Student Maryam Al-Haroon discussed “The Effects of Different High Intensity and Continuous Exercise Programs on Enjoyment and Adherence: Implications for Exercise Interventions in Qatar”. She noted that in light of the prevalence of sedentary lifestyle, the increase of exercise to improve health and the decrease of risk factors associated with non-communicable diseases remain an important goal in Qatar. The study showed that identifying and providing possible exercise programs which are not only effective, but also perceived as enjoyable, can promote exercise participation and long-term adherence. The study compared the responses to three different exercise protocols, which depending on the outcome, may be used in future interventions to increase exercise participation in Qatar.

Student Ali Mostafa Hussein presented on the “Post Activation Potentiation Effect on 50m Swimming Sprint Performance After Warm-up”. He studied the effects of post activation potentiation (PAP) on a 50m swim performance enhancement, in a group of national swimmers. The study showed that PAP re-warm-up may not be a valuable tool to enhance performance in sprint events. However, exercises such as Pushup, Squat or Burpees may not be appropriate PAP stimuli on their own or the stimulus timing was not enough to enhance a PAP effect.

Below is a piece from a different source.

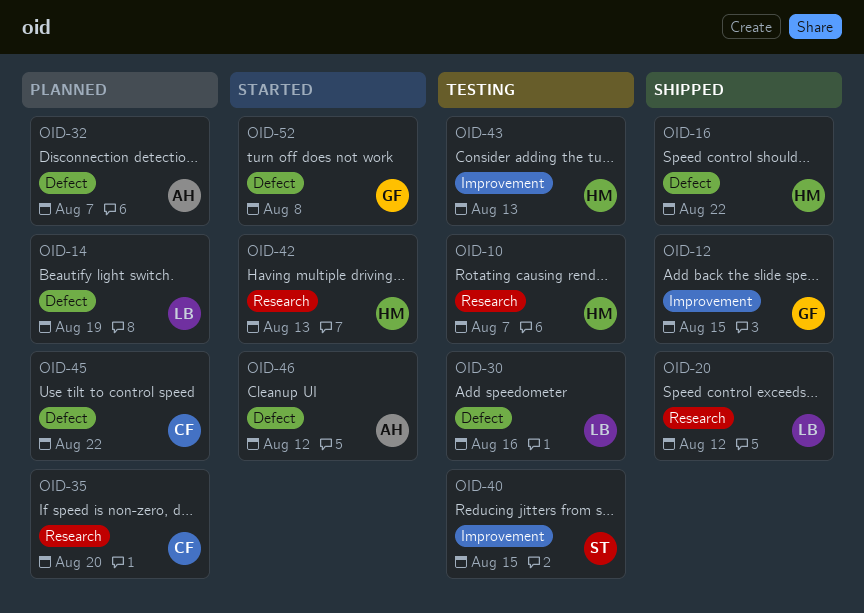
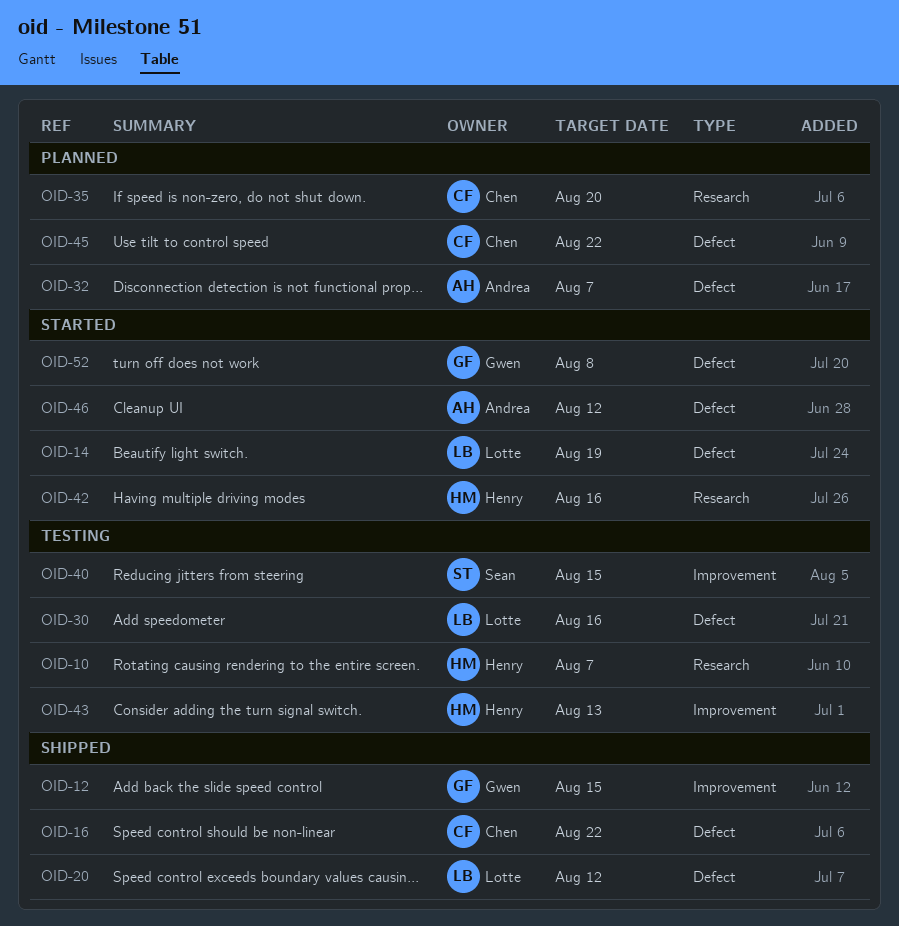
OID-14, status: Planned -> Started
OID-16, owner: Henry -> Chen
OID-20, label: Research -> Defect
OID-42, due: Aug 13 -> Aug 16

Last but not least, student Naeem Ahmed presented his research project entitled “Mega-sport Event Challenges Faced by Host Cities: A Case Study of Qatar 2022”. The study aimed to examine the challenges faced by Qatar being the host of the FIFA World Cup 2022. It was based on media content analysis of reports and documents related to Qatar and the World Cup projects. CAS Sport Science Program Director Dr Ruben Goebel praised the great effort of the graduating Sport Science students and their supervisors to accomplish a high-quality and multidisciplinary demonstration of 30 various research outcomes on physical activity and sports training, the decrease of the prevalence of non-communicable diseases, and performance enhancement in athletes, among many others.